FCC About To De-Link Area Codes And Location?
Since the beginning of the telephone system, area codes have been generally strictly tied to the location where the phone was located. Someone in New York City would get a number with a 212 Area Code, New Jersey residents initially got 201, and, of course, the District of Columbia got 202. As time wore on and the number of phone numbers needed began to explode, the old area codes were divided up and new numbers assigned. I can still remember when 201, which by that time was used in Northern and most of Central New Jersey, was divided to make room for 908. Now, that area of New Jersey has six separate Area Codes, including three “overlay codes,” a term used to describe areas that are assigned more than one code. New York City now has six area codes all by itself. At this point, only sparsely populated states are likely to have a single area code, and even those are starting to become rare.
Now, the FCC is considering a proposal that would sever the link between location and Area Codes completely:
Federal Communications Commission Chairman Julius Genachowski wants to change the rules of the telephone numbers game, according to commission officials.
Genachowski began circulating a series of proposals among fellow commissioners Wednesday that could make it easier for VoIP (voice over Internet protocol) providers to tap the national telephone numbers pool and eventually sever the relationship between an area code and an actual geographic area, the sources told POLITICO.
The proposals respond to calls by VoIP providers who do not like having to go through a phone-company middleman to get telephone numbers for customers. Numbers may seem prosaic, but they are dear to people’s hearts and a valuable commodity.

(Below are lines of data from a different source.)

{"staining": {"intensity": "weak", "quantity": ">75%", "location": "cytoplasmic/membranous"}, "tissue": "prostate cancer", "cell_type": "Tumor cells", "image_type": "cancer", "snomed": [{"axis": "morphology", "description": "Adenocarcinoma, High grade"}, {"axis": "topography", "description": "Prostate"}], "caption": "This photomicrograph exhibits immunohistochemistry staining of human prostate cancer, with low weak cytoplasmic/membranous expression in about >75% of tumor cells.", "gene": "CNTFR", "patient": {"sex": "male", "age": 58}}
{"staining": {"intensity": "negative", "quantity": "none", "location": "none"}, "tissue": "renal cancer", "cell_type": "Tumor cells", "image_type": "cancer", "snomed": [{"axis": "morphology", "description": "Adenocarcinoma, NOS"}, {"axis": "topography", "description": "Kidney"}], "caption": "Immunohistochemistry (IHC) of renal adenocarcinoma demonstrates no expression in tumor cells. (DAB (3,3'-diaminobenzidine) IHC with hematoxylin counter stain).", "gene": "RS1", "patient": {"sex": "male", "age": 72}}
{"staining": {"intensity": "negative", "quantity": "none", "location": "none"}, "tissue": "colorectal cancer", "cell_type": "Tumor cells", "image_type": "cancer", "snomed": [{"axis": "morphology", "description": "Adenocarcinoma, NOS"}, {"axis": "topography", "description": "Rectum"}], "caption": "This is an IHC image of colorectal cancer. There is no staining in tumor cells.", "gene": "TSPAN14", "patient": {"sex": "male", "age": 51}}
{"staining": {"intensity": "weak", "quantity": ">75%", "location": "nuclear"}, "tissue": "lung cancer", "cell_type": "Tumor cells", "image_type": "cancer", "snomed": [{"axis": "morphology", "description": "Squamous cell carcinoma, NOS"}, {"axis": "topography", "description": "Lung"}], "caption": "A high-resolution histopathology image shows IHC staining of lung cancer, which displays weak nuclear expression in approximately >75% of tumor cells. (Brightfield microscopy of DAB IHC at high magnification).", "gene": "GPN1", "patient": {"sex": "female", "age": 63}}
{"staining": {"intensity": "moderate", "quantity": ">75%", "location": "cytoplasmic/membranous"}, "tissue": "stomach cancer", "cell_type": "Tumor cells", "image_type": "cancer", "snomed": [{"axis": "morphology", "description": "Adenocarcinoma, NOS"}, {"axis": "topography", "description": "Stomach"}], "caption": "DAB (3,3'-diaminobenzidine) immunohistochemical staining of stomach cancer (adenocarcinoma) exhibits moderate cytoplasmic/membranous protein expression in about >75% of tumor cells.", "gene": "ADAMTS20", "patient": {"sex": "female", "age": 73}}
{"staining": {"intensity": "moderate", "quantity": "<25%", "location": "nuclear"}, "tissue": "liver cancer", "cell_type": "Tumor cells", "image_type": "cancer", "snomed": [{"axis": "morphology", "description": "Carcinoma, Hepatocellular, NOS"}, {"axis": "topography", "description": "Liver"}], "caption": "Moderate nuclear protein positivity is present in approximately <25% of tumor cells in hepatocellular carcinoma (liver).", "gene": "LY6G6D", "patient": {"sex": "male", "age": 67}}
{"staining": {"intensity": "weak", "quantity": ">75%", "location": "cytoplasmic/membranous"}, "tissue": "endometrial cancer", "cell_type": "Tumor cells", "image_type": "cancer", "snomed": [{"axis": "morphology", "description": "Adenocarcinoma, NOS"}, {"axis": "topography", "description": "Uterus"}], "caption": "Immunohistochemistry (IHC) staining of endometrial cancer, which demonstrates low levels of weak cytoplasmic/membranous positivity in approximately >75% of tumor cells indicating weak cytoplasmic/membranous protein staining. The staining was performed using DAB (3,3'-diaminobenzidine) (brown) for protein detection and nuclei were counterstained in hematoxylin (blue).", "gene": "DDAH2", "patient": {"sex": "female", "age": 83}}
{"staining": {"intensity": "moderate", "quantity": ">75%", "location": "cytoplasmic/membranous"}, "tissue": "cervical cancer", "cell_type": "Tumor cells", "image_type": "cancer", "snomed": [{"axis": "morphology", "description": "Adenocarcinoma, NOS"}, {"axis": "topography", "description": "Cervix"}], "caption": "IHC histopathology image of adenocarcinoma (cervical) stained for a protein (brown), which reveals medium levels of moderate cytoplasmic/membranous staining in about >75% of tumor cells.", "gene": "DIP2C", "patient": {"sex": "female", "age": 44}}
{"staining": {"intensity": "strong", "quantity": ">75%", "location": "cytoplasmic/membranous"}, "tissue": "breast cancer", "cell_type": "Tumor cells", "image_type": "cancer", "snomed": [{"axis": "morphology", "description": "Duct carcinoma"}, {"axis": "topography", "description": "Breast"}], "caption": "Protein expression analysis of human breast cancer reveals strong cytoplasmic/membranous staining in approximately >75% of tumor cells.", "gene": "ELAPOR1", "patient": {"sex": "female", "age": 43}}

While some of these changes are already taking place in the marketplace, Genachowski thinks that modifying the rules can open the door for more services and increase competition, commission aides explained.
“Allowing VoIP providers to obtain telephone numbers directly, and not through intermediate providers, as is generally the case today, has the potential to fuel innovation and promote competition, at the same time we ensure calls are routed reliably and efficiently, protect public safety, and guard against exhaust of limited numbers,” a commission official wrote in an email.
Genachowski’s plan includes a notice of proposed rule-making that seeks comment on new rules governing the way VoIP providers get access to the pool of phone numbers. It also seeks to establish a pilot program to test direct numbers access and launches an inquiry into the way numbers are managed, including their relationship to a geographic area.
“Today, the chairman circulated a proposal to seek public comment on giving VoIP providers direct access to telephone numbers and to permit trials of direct access in selected markets,” the commission official wrote. “This item would advance our ongoing agency-wide effort to modernize our rules for today’s broadband marketplace, while promoting competition, protecting consumers, and ensuring public safety.”
If adopted, this would likely be the first step in a process that will eventually make location irrelevant when it comes to assigning area codes. In an era of cell phones, VoIP, and calling plans that make the idea of “long distance” telephone calls seem like an anachronism, this seems like an inevitable outcome.